I was looking at the weapon with a mixture of fear and awe when I saw the iris of the barrel open. To say that the image is burned into my memory would be an ill-suited joke—but it would not be incorrect. I still remember the spiral eye opening and the endless flame that lived within. The heat was palpable, even though the machine was at the edge of the city.
I survived to give this statement only because the building I was in had been reinforced against orbital bombardment. It merely collapsed atop me instead of vaporizing the instant the energy of the Ordinatus Icarus had been released. When we fall unconscious, we often speak of darkness. We see the blackness of near-death before our mind shuts down. I did not see darkness. As I crossed the border from awareness to lack of consciousness, I saw—and I felt—only fire.

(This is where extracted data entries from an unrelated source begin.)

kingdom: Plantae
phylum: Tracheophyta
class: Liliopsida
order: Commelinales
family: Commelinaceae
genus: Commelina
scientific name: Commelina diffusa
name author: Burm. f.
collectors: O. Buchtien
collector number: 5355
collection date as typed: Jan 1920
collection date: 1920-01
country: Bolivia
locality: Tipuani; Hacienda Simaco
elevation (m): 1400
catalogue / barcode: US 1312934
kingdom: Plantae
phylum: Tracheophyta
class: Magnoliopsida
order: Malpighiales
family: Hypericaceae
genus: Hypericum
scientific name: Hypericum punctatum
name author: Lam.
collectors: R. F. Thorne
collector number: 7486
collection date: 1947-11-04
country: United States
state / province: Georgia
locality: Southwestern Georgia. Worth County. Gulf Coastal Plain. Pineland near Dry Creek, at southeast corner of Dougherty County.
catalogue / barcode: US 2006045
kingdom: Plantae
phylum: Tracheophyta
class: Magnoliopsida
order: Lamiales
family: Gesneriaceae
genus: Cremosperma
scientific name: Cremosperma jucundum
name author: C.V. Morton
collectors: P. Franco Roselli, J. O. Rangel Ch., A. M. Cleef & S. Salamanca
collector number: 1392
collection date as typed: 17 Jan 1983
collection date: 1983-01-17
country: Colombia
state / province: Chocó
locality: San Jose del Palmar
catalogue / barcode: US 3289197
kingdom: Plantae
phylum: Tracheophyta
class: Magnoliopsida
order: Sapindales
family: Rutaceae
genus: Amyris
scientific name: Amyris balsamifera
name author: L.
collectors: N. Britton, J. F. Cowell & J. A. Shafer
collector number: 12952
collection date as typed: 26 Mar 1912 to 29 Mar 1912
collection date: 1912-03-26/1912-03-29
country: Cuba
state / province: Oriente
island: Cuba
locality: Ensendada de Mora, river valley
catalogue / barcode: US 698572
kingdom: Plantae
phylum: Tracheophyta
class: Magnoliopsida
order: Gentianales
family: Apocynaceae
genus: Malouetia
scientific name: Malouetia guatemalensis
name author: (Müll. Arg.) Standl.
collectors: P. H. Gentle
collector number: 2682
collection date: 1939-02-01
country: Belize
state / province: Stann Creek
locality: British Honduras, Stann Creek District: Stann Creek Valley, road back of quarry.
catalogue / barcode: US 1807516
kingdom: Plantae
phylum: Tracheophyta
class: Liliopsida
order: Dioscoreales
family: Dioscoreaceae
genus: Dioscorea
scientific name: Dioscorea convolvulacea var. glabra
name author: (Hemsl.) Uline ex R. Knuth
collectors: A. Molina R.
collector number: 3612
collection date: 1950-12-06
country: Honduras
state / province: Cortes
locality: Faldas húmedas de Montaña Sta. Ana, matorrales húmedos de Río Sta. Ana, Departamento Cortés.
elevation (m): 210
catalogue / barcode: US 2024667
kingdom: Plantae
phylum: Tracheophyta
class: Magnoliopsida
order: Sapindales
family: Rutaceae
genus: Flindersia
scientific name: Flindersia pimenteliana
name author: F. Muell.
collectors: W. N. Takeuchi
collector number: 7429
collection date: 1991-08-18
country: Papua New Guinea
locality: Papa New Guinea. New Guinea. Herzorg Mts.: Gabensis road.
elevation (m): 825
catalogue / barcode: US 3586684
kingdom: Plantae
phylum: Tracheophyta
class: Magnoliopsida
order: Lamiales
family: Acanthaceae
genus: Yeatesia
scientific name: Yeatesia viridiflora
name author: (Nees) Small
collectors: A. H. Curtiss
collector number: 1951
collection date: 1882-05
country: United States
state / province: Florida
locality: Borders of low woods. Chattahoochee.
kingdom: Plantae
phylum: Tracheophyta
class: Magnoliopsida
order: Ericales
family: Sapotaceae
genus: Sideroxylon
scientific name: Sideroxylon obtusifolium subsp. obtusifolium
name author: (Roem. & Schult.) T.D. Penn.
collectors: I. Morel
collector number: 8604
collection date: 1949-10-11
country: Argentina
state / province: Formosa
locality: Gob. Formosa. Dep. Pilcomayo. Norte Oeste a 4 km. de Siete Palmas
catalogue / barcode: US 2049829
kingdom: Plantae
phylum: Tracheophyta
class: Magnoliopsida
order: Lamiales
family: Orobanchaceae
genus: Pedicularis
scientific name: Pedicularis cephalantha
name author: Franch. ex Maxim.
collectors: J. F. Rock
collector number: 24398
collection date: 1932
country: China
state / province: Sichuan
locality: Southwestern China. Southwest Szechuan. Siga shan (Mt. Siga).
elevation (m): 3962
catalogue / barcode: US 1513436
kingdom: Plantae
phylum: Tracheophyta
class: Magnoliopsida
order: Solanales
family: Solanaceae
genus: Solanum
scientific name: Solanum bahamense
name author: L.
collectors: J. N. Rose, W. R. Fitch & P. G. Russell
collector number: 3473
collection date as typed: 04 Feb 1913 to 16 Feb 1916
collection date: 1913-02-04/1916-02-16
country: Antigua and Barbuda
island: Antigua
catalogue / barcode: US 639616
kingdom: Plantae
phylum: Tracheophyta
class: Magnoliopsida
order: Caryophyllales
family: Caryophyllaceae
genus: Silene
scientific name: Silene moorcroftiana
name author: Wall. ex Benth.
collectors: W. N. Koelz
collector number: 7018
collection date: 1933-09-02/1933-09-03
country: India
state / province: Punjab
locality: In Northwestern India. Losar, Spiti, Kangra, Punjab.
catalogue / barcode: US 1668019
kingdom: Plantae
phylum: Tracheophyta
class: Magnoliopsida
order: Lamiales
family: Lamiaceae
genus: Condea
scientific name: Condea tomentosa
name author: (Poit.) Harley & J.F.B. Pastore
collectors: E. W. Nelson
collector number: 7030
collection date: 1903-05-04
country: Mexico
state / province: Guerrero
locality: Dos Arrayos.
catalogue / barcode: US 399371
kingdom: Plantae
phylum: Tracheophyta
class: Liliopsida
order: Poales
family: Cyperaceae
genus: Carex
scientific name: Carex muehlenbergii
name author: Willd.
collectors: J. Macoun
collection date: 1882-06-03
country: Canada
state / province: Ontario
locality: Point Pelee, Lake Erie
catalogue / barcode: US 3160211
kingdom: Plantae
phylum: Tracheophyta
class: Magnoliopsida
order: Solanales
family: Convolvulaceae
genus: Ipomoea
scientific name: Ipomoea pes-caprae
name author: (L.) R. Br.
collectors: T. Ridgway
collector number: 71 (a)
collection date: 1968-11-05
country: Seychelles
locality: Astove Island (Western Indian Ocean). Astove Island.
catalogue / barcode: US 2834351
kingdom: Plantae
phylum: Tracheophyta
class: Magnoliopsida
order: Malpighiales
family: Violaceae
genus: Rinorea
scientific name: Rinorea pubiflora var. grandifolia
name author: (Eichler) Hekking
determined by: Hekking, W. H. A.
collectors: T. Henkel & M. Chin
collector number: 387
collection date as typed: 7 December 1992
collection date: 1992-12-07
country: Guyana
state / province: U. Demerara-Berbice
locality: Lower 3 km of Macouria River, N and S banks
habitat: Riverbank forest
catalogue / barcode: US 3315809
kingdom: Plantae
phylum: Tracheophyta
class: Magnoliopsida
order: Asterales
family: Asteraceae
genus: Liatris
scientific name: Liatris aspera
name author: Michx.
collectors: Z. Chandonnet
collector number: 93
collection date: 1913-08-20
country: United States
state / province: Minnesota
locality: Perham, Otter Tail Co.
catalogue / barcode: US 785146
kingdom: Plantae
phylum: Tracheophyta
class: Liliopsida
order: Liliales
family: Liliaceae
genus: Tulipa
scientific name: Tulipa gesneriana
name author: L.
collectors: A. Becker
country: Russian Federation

I learned later that the Ordinatus Icarus moved on once the blast had incinerated the City Kalnar. Coralia was next. Then Jutuun. It did not stop until it reached the capital.
The clouds of debris from each city hugged the Ordinatus engine like a super-heated miasma, forming what would be called the ashwall. It was that ashwall that shrouded the Ordinatus Icarus for the rest of its holy crusade across Tairos, and it was why I was one of the few to actually see the machine with my own eyes. It took those eyes from me as payment—and as reminder of its endless hunger once awakened.
The scar that has been carved into the world is one that is likely to remain for millennia to come. Let it serve as the monument it was meant to be.